Many throng Christ; His in name; near to Him; in actual contact with the sacraments and ordinances of His Church; yet not touching Him, because not drawing nigh in faith, not looking for, and therefore not obtaining, life and healing from Him, and through these. (Trench, Ibid, 149)
We must approach Christ with hearts stirred by deepest faith and trust. That faith must be informed and defined by a real sense of our own sickness and thus the need for Christ’s cure. It will do no good to think that the substance of Christ’s Redemption is for other people and then with the healing of their bodily ailments or the postponement of death. Our salvation was paid for by the blood of the Son of God. Faith is NOT Speaking into Existence what WE want, it's BELIEVING and OBEYING what Jesus Christ wants for us. (Martha Mac)

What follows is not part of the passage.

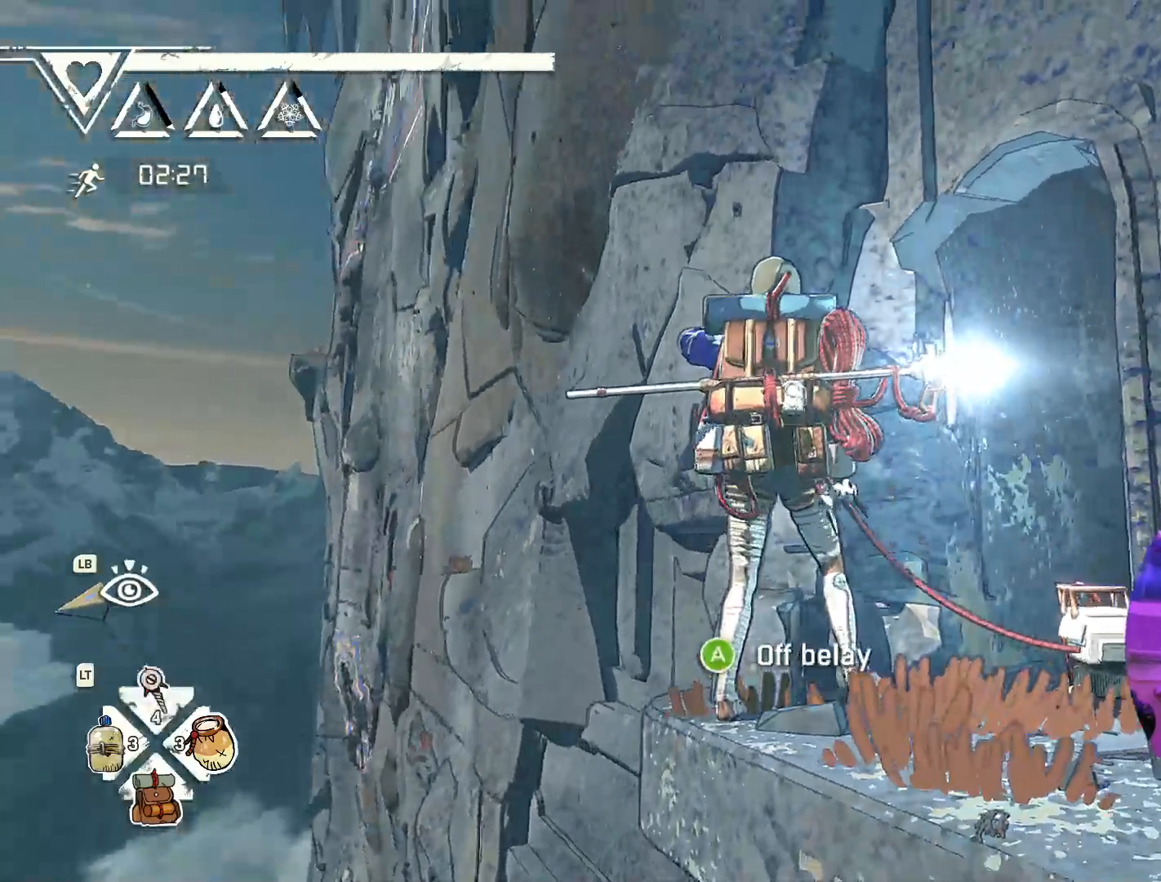
{"buttons": ["R1"], "left_stick": "down", "right_stick": "center", "events": [[100, "R1", "down"], [433, "left_stick", "down"]]}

So today let us in all humility with a sense of our utter unworthiness approach our Saviour for healing. With St. Paul, let us be filled with the knowledge of [Christ’s] will in all wisdom and spiritual understanding; that [we] might walk worthy of the Lord unto all pleasing, being fruitful in every good work, and increasing in the knowledge of God. (Col. i. 9,10) And all of this because a woman with an issue of blood has taught us to reach out and touch the hem of Christ’s garment. Amen.